ACTIVITY LIST
1. Reproduce word for word the part of the date-formatting question starting with "For this conversion" and going on through "oke, found it!".
2. Using the date-formatting question, state whether each statement agrees with it, answering yes or no and quoting the deciding words: (a) the method formats the date with the pattern "HH:mm"; (b) running the code returns 10:00; (c) the date portion apart from the time carries meaningful information.
3. In the date-formatting question, where does the writer say they live?

DOCUMENT PASSAGE
■ ■ ■ ■ ■ ■ ■
Date to timestring conversion one hour wrong

I have a Date, for example 2000-01-01T10:00:00Z . This stands for openinghours of a shop, so this means the shop opens at 10 o'clock. The other information is useless, it is a random date.
I only need to represent this as a string so: 10:00.
For this conversion i used a simple method:
public String dateToString(Date date){
SimpleDateFormat ft = new SimpleDateFormat ("HH:mm");
String time= ft.format(date);
return time;
}
I thought this should work, the capital HH for 24 hour representation of the hours. But when i run this code the return value is 11:00 !
Why is this, and how to prevent it? Does the format function take a look at my time zone and is this set wrong in the Date (i think my phone settings are mgt+1, cause i live in Holland)? And how to ignore this?
oke, found it!
■ ■ ■ ■ ■ ■ ■
SUPPLIED RECORDS
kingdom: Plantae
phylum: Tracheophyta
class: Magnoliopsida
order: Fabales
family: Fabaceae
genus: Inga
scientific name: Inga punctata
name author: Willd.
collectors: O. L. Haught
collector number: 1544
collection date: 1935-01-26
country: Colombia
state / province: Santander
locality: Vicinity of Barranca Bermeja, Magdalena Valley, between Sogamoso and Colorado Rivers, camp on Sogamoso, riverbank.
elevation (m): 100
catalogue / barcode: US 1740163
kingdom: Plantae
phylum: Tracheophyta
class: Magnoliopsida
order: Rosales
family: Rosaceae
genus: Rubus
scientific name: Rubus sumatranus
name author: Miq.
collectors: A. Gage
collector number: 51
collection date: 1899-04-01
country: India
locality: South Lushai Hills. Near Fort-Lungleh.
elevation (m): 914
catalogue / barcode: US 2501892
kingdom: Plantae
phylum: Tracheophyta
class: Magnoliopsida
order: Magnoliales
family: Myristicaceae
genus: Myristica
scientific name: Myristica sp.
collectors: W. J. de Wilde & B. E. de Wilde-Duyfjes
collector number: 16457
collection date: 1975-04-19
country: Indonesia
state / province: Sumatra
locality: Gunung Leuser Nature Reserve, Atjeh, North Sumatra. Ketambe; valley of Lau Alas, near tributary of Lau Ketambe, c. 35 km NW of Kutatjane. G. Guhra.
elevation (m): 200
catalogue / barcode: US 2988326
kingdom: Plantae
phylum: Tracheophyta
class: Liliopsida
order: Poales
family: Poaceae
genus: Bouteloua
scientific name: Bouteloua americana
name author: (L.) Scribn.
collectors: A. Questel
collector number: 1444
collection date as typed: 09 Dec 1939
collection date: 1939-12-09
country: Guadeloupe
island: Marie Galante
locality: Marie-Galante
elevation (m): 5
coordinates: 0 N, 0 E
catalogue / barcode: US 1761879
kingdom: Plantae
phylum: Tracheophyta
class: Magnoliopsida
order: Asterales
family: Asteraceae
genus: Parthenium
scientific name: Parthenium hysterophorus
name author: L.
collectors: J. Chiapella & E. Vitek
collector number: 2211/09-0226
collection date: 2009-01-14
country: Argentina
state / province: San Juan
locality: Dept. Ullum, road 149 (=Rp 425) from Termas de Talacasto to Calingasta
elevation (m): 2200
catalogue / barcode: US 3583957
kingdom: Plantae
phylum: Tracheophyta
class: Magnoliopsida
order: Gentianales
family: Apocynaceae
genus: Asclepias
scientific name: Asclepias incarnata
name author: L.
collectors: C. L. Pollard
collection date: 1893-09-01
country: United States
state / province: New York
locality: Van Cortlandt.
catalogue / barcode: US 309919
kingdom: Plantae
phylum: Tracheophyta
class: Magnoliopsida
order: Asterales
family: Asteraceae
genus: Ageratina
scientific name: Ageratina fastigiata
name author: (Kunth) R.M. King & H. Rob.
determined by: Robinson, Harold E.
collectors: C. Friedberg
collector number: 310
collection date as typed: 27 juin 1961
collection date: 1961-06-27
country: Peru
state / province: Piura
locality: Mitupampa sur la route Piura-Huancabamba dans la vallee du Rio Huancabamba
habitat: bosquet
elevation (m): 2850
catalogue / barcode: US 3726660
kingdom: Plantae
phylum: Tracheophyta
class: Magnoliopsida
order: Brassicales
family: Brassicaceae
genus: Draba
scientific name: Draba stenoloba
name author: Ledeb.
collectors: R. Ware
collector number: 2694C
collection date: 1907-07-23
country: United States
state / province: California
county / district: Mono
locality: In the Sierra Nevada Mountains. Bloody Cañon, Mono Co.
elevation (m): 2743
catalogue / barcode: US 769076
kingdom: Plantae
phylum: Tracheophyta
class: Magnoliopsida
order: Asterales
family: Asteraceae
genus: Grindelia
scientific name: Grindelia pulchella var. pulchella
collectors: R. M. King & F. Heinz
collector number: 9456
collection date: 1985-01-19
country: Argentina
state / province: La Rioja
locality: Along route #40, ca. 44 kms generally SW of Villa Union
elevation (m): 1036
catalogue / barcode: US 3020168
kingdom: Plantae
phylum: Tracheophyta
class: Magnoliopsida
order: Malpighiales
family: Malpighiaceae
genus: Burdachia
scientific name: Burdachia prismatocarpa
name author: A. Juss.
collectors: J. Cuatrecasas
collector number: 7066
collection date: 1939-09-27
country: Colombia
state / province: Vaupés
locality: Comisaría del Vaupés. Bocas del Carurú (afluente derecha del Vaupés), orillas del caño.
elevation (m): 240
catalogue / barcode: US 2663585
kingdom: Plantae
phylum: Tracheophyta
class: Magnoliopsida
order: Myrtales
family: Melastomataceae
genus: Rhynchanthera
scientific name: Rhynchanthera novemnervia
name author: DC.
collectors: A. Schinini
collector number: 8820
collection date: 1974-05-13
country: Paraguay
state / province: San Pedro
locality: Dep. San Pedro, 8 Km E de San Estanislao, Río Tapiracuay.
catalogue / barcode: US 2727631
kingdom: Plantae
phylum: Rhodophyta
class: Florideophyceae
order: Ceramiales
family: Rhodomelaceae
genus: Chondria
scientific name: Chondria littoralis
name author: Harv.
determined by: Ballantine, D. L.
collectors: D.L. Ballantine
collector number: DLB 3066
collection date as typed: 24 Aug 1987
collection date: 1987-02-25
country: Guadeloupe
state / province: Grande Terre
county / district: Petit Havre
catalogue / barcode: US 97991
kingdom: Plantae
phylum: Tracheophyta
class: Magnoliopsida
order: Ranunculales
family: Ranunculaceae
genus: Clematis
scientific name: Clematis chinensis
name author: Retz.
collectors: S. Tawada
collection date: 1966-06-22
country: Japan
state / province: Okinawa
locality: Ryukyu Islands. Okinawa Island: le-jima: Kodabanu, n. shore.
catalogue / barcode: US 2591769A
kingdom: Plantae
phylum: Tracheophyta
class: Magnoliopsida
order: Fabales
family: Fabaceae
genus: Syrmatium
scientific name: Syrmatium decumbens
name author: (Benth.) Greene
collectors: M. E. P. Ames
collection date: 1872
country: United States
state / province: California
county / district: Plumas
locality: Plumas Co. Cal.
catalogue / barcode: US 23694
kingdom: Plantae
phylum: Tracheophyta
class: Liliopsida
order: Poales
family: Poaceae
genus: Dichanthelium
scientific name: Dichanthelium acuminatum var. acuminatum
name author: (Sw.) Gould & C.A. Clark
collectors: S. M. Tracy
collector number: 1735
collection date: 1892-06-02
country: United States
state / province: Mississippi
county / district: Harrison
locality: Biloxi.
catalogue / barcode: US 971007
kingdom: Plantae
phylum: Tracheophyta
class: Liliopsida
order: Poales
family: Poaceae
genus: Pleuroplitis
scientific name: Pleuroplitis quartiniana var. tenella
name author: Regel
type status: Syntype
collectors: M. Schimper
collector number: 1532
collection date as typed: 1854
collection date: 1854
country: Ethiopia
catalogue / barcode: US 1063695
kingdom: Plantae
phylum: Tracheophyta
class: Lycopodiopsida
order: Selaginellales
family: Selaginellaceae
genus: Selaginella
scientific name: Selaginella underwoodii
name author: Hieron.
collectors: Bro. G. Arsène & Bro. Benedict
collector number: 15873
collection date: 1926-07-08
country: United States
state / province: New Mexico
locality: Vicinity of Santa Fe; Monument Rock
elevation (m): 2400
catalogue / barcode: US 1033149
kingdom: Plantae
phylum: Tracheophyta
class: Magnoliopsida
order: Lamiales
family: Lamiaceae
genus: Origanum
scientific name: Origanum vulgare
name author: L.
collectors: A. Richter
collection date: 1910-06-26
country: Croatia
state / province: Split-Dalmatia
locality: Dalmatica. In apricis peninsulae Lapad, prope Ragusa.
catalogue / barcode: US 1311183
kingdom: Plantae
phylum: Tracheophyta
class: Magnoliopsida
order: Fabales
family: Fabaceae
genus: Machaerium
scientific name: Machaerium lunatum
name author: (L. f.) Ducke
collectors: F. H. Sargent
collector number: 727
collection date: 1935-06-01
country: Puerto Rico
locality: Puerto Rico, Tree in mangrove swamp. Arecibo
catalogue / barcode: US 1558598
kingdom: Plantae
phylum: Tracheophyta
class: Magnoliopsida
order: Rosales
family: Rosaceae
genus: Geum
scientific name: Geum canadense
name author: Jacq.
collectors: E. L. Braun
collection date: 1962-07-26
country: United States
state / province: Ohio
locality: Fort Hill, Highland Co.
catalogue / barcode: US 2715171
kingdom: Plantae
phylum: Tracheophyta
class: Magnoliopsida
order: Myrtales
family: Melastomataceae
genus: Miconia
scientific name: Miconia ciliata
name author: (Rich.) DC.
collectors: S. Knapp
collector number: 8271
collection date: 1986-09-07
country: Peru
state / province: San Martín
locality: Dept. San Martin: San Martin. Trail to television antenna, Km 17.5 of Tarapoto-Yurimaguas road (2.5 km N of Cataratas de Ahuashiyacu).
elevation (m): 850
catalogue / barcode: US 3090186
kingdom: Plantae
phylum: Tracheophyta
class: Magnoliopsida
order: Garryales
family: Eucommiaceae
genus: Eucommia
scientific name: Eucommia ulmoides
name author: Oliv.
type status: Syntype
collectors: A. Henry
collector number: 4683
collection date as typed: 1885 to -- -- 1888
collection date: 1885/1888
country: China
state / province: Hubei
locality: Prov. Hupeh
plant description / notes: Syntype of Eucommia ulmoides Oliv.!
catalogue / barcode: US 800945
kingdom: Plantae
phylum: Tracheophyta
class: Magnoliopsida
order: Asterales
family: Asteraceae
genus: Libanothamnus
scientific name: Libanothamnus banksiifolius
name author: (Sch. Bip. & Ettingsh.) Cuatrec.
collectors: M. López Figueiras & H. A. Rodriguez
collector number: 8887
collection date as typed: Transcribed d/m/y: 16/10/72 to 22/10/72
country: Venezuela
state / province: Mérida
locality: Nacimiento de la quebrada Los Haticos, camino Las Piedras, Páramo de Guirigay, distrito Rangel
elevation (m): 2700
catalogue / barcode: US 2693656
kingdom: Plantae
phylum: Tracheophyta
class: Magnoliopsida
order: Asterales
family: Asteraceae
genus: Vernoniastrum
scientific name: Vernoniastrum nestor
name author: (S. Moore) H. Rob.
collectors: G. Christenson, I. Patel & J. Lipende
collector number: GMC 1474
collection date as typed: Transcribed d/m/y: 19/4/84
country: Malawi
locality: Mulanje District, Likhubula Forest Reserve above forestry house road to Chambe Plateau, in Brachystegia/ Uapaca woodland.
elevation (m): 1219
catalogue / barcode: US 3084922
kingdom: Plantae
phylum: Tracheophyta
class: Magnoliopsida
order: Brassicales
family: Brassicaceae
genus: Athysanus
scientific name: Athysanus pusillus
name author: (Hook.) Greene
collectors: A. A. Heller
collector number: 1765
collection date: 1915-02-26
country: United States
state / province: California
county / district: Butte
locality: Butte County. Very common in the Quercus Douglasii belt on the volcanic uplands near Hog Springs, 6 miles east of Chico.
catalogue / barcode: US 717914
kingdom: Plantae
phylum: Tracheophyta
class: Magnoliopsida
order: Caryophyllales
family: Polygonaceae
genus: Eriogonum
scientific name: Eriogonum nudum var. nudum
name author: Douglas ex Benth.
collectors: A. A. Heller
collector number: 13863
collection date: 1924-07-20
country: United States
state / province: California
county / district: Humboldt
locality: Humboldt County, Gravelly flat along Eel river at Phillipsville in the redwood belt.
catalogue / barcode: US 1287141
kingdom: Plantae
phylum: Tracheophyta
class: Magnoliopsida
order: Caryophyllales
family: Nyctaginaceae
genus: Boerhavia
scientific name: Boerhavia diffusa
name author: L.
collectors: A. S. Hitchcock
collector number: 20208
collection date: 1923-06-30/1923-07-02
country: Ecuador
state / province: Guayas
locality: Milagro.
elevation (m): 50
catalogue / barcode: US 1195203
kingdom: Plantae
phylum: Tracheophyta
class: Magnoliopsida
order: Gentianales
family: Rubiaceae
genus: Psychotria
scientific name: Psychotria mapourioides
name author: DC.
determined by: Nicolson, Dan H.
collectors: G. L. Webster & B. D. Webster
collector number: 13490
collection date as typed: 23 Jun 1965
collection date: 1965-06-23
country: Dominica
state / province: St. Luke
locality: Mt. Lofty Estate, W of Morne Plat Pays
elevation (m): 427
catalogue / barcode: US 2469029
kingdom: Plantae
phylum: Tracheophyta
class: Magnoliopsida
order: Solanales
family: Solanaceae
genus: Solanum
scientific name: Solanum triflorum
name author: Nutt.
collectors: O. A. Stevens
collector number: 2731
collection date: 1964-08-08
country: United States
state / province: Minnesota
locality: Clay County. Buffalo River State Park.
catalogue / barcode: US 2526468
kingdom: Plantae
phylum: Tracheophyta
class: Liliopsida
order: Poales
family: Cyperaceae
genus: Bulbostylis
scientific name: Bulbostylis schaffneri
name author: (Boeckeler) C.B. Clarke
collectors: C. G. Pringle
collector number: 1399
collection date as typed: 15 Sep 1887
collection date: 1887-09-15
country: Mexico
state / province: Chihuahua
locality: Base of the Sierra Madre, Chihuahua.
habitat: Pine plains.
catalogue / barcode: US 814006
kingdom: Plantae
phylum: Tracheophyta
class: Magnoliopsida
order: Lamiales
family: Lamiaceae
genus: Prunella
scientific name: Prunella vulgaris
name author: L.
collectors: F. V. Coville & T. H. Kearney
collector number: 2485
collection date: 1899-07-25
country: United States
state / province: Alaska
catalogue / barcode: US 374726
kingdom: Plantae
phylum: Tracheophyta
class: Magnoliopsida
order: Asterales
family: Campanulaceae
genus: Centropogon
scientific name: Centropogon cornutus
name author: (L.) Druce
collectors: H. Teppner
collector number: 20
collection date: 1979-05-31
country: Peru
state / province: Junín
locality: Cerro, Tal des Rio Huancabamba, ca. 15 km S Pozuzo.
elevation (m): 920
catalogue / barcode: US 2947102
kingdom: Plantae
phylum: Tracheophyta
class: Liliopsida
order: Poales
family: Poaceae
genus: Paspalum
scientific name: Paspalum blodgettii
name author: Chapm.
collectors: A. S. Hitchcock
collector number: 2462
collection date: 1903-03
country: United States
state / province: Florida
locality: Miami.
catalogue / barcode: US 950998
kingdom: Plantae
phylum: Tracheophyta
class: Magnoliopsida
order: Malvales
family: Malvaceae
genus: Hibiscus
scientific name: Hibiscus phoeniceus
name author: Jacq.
■ ■ ■ ■ ■ ■ ■
ANSWERS TO THE TASKS
1.
For this conversion i used a simple method:
public String dateToString(Date date){
SimpleDateFormat ft = new SimpleDateFormat ("HH:mm");
String time= ft.format(date);
return time;
}
I thought this should work, the capital HH for 24 hour representation of the hours. But when i run this code the return value is 11:00 !
Why is this, and how to prevent it? Does the format function take a look at my time zone and is this set wrong in the Date (i think my phone settings are mgt+1, cause i live in Holland)? And how to ignore this?
oke, found it!

2.
(a) Yes: "SimpleDateFormat ft = new SimpleDateFormat ("HH:mm");"
(b) No: "But when i run this code the return value is 11:00 !"
(c) No: "The other information is useless, it is a random date."

3. Holland.